Appellant was tried and convicted of nine felony counts, including five counts of forgery. The longest sentence imposed was for 29 to 30 years, with several shorter sentences to run concurrently with this one. These sentences were ordered to run consecutively to a death sentence imposed on appellant in another case.

The case arose out of a connected series of events which culminated in the beating of Leslie Boros on February 24, 1975. Bo-ros was a talent agent in Phoenix and *199 became romantically involved with one of his clients, Jennifer Tanner. Apparently Mrs. Tanner’s husband found out about the affair and planned, with appellant and James Robison, to assault Boros. The series of events began in February 1975, when Boros received a phone call from someone saying that they had a singer and desired Boros’ services as a talent agent. A meeting was arranged at a Phoenix hotel which the' caller failed to attend. The purpose of the meeting was for Boros to hear the singer’s audition tape. The caller, later identified as appellant, called Boros again on February 24,1975, and arranged a meeting at the Scottsdale Sheraton for that evening.

Appellant arrived at the Sheraton without luggage or a reservation. He blamed his lack of baggage on airline malfeasance and his lack of a reservation on a third party. The testimony reveals that he made these problems widely known when he checked into the hotel. The evidence also establishes that appellant signed the room registration card and other hotel bills using the name of John Hart. He named as his employer Western Surety Company of Dallas, Texas, a company with which appellant was no longer affiliated. When selecting rooms, appellant insisted on a room at the rear of the hotel complex and was given room number 120. Appellant spent the next several hours waiting at the hotel for Boros to arrive. He had several drinks at the bar, tipping the bartender in excess of the bar tab and generally calling attention to himself.
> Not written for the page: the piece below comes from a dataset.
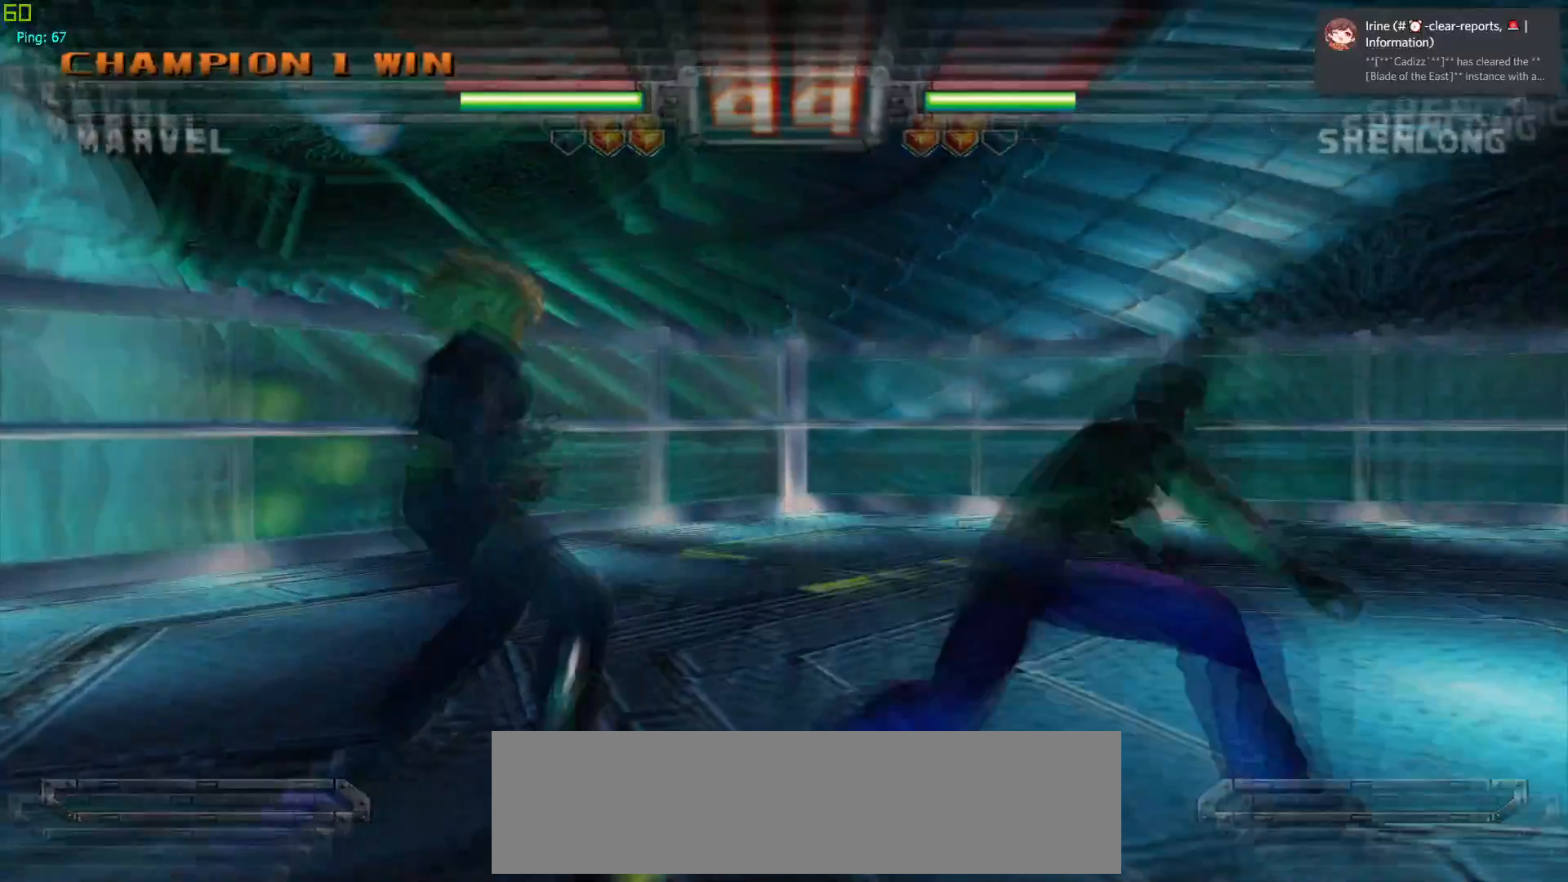
{"buttons": [], "left_stick": "center", "events": [[117, "left_stick", "center"], [350, "CROSS", "down"], [417, "SQUARE", "down"], [467, "SQUARE", "up"], [483, "CROSS", "up"]]}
Sometime before 8:30 that evening, Bo-ros met appellant and the two men went to the bar. They ordered drinks, talked briefly and then appellant suggested that they go to his room to hear the audition tape. When they arrived at room 120, appellant opened the door and said that he had forgotten something and that he would return shortly. Within seconds after appellant exited, the room door was flung open by Stanley Tanner, who began beating Boros with a club. After a few minutes, Tanner stopped his attack. Robison entered the room soon thereafter and began tying Bo-ros’ leg to the bed. Tanner ordered Boros to undress, which Boros did, and then Robi-son tied Boros’ other leg to the bed. Tanner knocked a smoking pipe out of Boros’ mouth and put it in Boros’ rectum. At some point during this series of events, Boros lunged at Tanner in an attempt to get the gun which Tanner carried in one hand. Boros wrestled Tanner to the bed, but Tanner threatened to shoot Boros in the stomach if Boros didn’t release him. After Boros let go, Tanner began accusing Boros of having an affair with his wife. Each time Boros offered an explanation or denied the affair, Tanner hit him with the club. Just before Tanner left, he took some sheep shears from a briefcase and shaved Boros’ head and mustache. He also threatened to castrate Boros with a device used for castrating sheep, but decided against it. Tanner left the room a short time later.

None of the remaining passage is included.